> [Try it]: Copy every line of the entries that has the string "search" in it.

> [Data provided]:
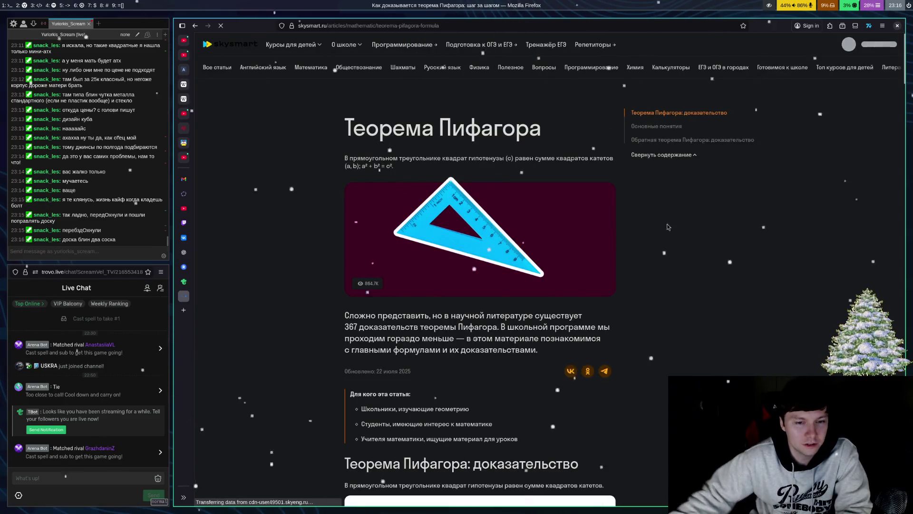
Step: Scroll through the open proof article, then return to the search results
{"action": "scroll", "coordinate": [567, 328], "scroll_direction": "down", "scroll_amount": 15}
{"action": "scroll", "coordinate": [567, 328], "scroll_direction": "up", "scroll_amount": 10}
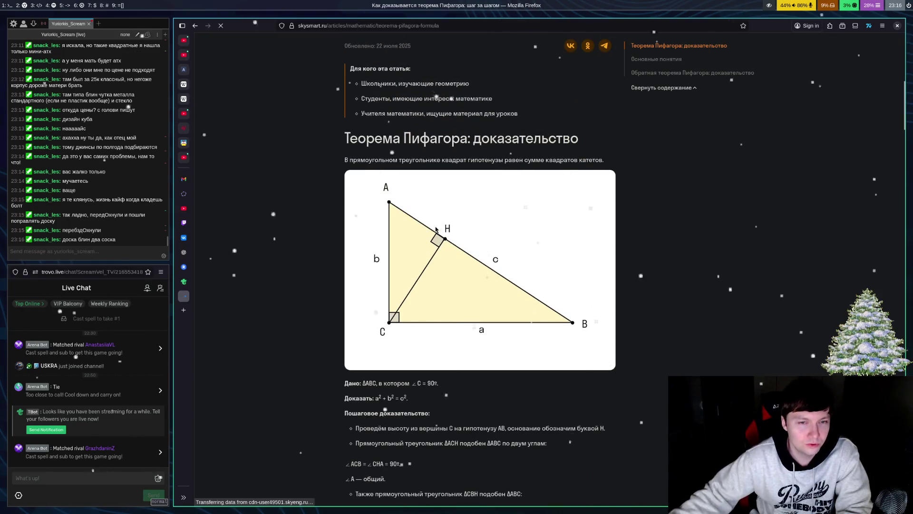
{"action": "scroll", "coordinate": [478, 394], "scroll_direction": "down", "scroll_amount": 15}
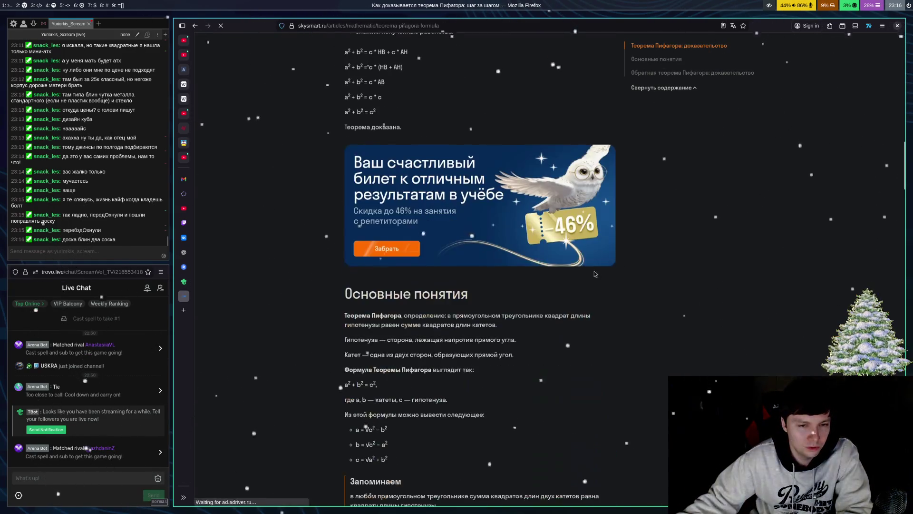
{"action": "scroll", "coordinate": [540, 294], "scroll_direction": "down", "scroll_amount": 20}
---
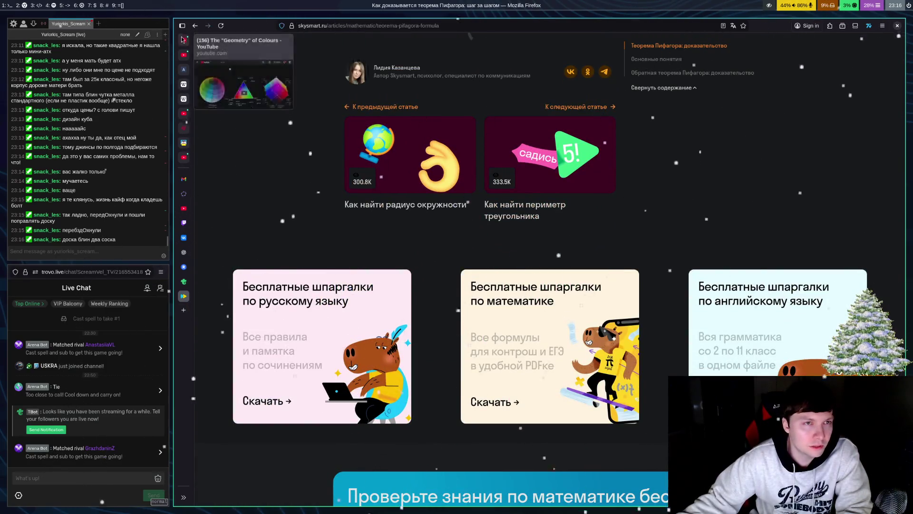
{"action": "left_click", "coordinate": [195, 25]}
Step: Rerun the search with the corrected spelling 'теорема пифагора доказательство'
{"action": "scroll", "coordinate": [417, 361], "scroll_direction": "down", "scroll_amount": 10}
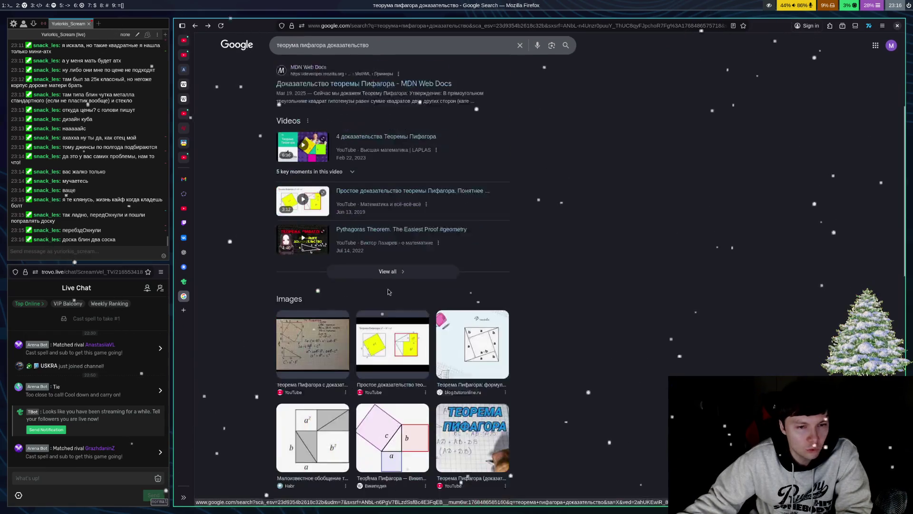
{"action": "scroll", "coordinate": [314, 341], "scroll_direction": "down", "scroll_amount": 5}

> [Response]:
Step: Scroll through the open proof article, then return to the search results
Step: Rerun the search with the corrected spelling 'теорема пифагора доказательство'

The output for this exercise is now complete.